#### Data in this exercise:
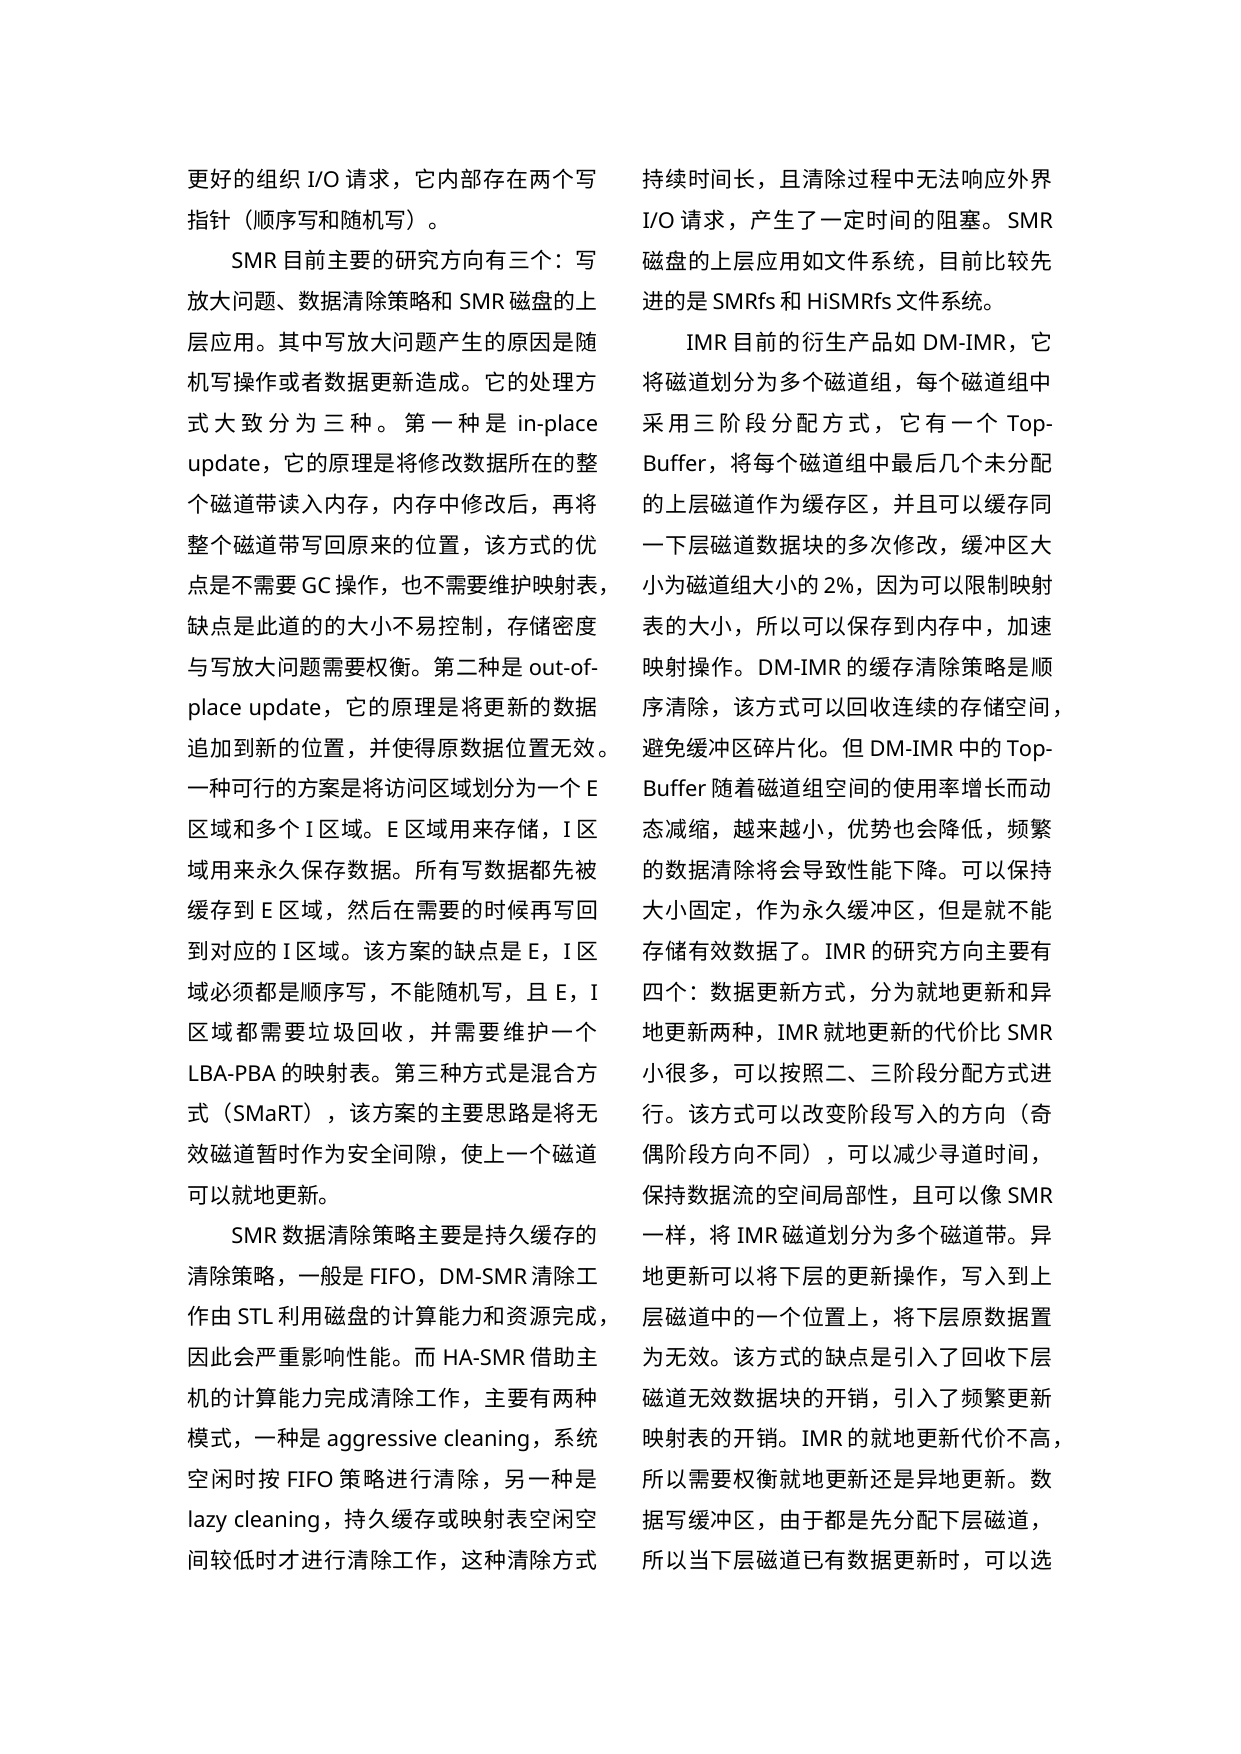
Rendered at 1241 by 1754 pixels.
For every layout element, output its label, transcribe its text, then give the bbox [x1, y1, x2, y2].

text SMR目前主要的研究方向有三个：写放大问题、数据清除策略和SMR磁盘的上层应用。其中写放大问题产生的原因是随机写操作或者数据更新造成。它的处理方式大致分为三种。第一种是in-place update，它的原理是将修改数据所在的整个磁道带读入内存，内存中修改后，再将整个磁道带写回原来的位置，该方式的优点是不需要GC操作，也不需要维护映射表，缺点是此道的的大小不易控制，存储密度与写放大问题需要权衡。第二种是out-of-place update，它的原理是将更新的数据追加到新的位置，并使得原数据位置无效。一种可行的方案是将访问区域划分为一个E区域和多个I区域。E区域用来存储，I区域用来永久保存数据。所有写数据都先被缓存到E区域，然后在需要的时候再写回到对应的I区域。该方案的缺点是E，I区域必须都是顺序写，不能随机写，且E，I区域都需要垃圾回收，并需要维护一个LBA-PBA的映射表。第三种方式是混合方式（SMaRT），该方案的主要思路是将无效磁道暂时作为安全间隙，使上一个磁道可以就地更新。 [187, 243, 598, 1210]
text IMR目前的衍生产品如DM-IMR，它将磁道划分为多个磁道组，每个磁道组中采用三阶段分配方式，它有一个Top-Buffer，将每个磁道组中最后几个未分配的上层磁道作为缓存区，并且可以缓存同一下层磁道数据块的多次修改，缓冲区大小为磁道组大小的2%，因为可以限制映射表的大小，所以可以保存到内存中，加速映射操作。DM-IMR的缓存清除策略是顺序清除，该方式可以回收连续的存储空间，避免缓冲区碎片化。但DM-IMR中的Top-Buffer随着磁道组空间的使用率增长而动态减缩，越来越小，优势也会降低，频繁的数据清除将会导致性能下降。可以保持大小固定，作为永久缓冲区，但是就不能存储有效数据了。IMR的研究方向主要有四个：数据更新方式，分为就地更新和异地更新两种，IMR就地更新的代价比SMR小很多，可以按照二、三阶段分配方式进行。该方式可以改变阶段写入的方向（奇偶阶段方向不同），可以减少寻道时间，保持数据流的空间局部性，且可以像SMR一样，将IMR磁道划分为多个磁道带。异地更新可以将下层的更新操作，写入到上层磁道中的一个位置上，将下层原数据置为无效。该方式的缺点是引入了回收下层磁道无效数据块的开销，引入了频繁更新映射表的开销。IMR的就地更新代价不高，所以需要权衡就地更新还是异地更新。数据写缓冲区，由于都是先分配下层磁道，所以当下层磁道已有数据更新时，可以选择上层空闲磁道作为临时缓冲区（如DM-IMR）。冷热数据交换，由于IMR上层磁道的写操作不会引起写放大，可以将下层磁道中的热数据与上层磁道的冷数据进行置换。这样数据更新操作在上层磁道完成，不需要额外的读写操作，不过上下层磁道容量不一样，不能简单置换磁道，由此引发的数据交换单位和管理开销有待研究。IMR磁盘的上层应用研究，如基于IMR的文件系统，数据库系统和RAID系统等。 [642, 324, 1053, 1576]
text SMR数据清除策略主要是持久缓存的清除策略，一般是FIFO，DM-SMR清除工作由STL利用磁盘的计算能力和资源完成，因此会严重影响性能。而HA-SMR借助主机的计算能力完成清除工作，主要有两种模式，一种是aggressive cleaning，系统空闲时按FIFO策略进行清除，另一种是lazy cleaning，持久缓存或映射表空闲空间较低时才进行清除工作，这种清除方式持续时间长，且清除过程中无法响应外界I/O请求，产生了一定时间的阻塞。SMR磁盘的上层应用如文件系统，目前比较先进的是SMRfs和HiSMRfs文件系统。 [187, 1218, 598, 1575]
text SMR数据清除策略主要是持久缓存的清除策略，一般是FIFO，DM-SMR清除工作由STL利用磁盘的计算能力和资源完成，因此会严重影响性能。而HA-SMR借助主机的计算能力完成清除工作，主要有两种模式，一种是aggressive cleaning，系统空闲时按FIFO策略进行清除，另一种是lazy cleaning，持久缓存或映射表空闲空间较低时才进行清除工作，这种清除方式持续时间长，且清除过程中无法响应外界I/O请求，产生了一定时间的阻塞。SMR磁盘的上层应用如文件系统，目前比较先进的是SMRfs和HiSMRfs文件系统。 [642, 162, 1053, 316]
text 传统的CMR的特性上文已详细说明，本小节将着重分析不同的新型存储器的优缺点。SMR衍生产品主要分为三类：DM-SMR磁盘管理式SMR,HM-SMR主机管理式SMR，AM-SMR主机感知式SMR。其中DM-SMR主机感知式SMR主要是为了与现有系统兼容而设计。它引入了类似SSD中FTL的转换层——STL，并需要一个较大的持久缓存，用以缓存随机写所需要缓存的写回数据，并需要维护一个LBA-PBA的映射表。它的缺点是随着数据量的增加，映射方式和清除策略使得STL越来越复杂，严重影响性能。HM-SMR主机管理式SMR的设计目的是将SMR的管理全部放在主机端。它利用INCITS提供的ZBC和ZAC接口，向主机提供SMR磁盘内部数据分布信息，并由主机完成LBA到PBA的映射操作。它的缺点是没有持久缓存，因此不接受非顺序写操作，无法随机读写。HA-SMR主机感知式SMR的设计目的是结合DM-SMR和HM-SMR的优势。它有内置的STL和持久缓存，因此可以处理非顺序写操作，且可以向主机公开数据分布信息，以便主机更好的组织I/O请求，它内部存在两个写指针（顺序写和随机写）。 [187, 162, 598, 235]
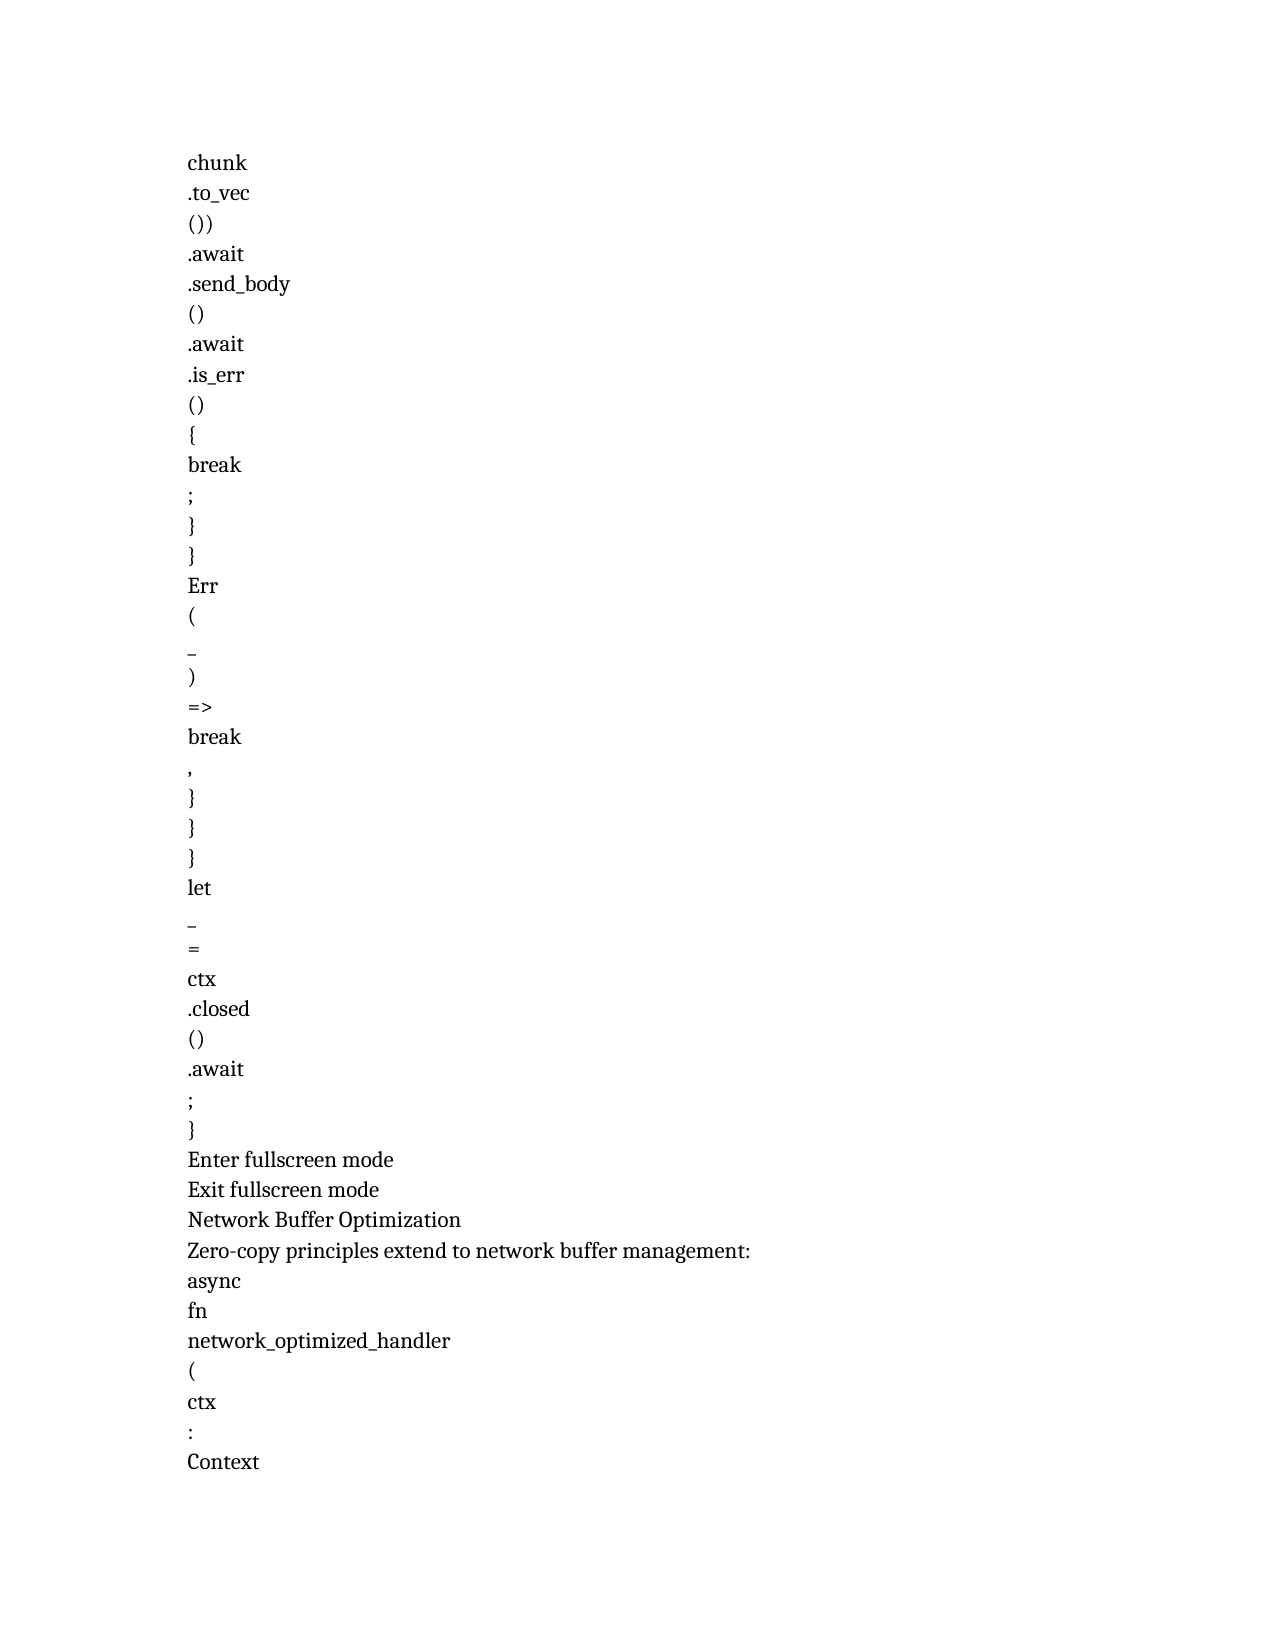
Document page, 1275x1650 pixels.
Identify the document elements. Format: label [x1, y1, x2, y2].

text [187, 150, 1087, 1475]
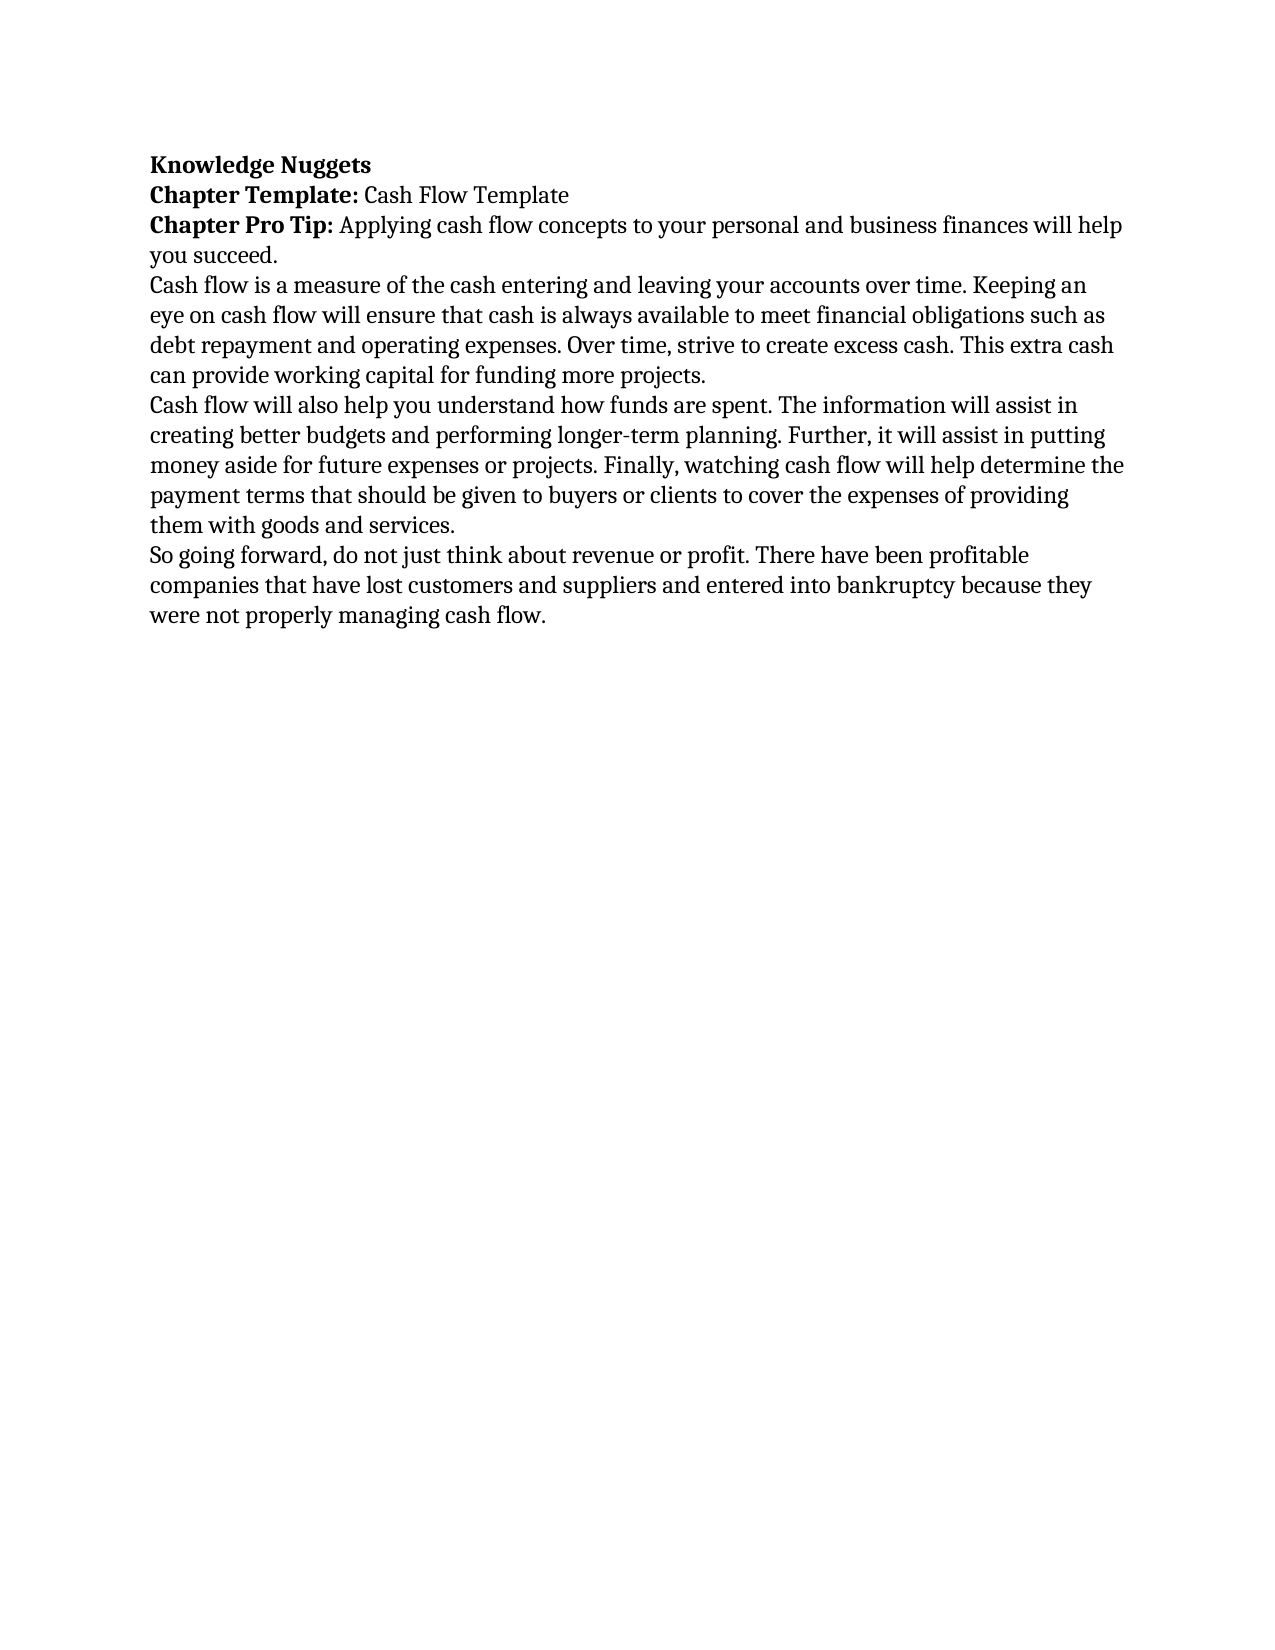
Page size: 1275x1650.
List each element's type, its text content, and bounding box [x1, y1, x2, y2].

text Knowledge Nuggets [150, 150, 1125, 180]
text Cash flow will also help you understand how funds are spent. The information will assist in creating better budgets and performing longer-term planning. Further, it will assist in putting money aside for future expenses or projects. Finally, watching cash flow will help determine the payment terms that should be given to buyers or clients to cover the expenses of providing them with goods and services. [150, 390, 1125, 540]
text Chapter Template: Cash Flow Template [150, 180, 1125, 210]
text Cash flow is a measure of the cash entering and leaving your accounts over time. Keeping an eye on cash flow will ensure that cash is always available to meet financial obligations such as debt repayment and operating expenses. Over time, strive to create excess cash. This extra cash can provide working capital for funding more projects. [150, 270, 1125, 390]
text So going forward, do not just think about revenue or profit. There have been profitable companies that have lost customers and suppliers and entered into bankruptcy because they were not properly managing cash flow. [150, 540, 1125, 630]
text Chapter Pro Tip: Applying cash flow concepts to your personal and business finances will help you succeed. [150, 210, 1125, 270]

#### Work order:
Write out again, exactly as they appear above, the lines from the one containing "Page size: 1275x1650." to the final line, and only those.

#### Response to the exercise:
Page size: 1275x1650.
List each element's type, its text content, and bounding box [x1, y1, x2, y2].

text Knowledge Nuggets [150, 150, 1125, 180]
text Cash flow will also help you understand how funds are spent. The information will assist in creating better budgets and performing longer-term planning. Further, it will assist in putting money aside for future expenses or projects. Finally, watching cash flow will help determine the payment terms that should be given to buyers or clients to cover the expenses of providing them with goods and services. [150, 390, 1125, 540]
text Chapter Template: Cash Flow Template [150, 180, 1125, 210]
text Cash flow is a measure of the cash entering and leaving your accounts over time. Keeping an eye on cash flow will ensure that cash is always available to meet financial obligations such as debt repayment and operating expenses. Over time, strive to create excess cash. This extra cash can provide working capital for funding more projects. [150, 270, 1125, 390]
text So going forward, do not just think about revenue or profit. There have been profitable companies that have lost customers and suppliers and entered into bankruptcy because they were not properly managing cash flow. [150, 540, 1125, 630]
text Chapter Pro Tip: Applying cash flow concepts to your personal and business finances will help you succeed. [150, 210, 1125, 270]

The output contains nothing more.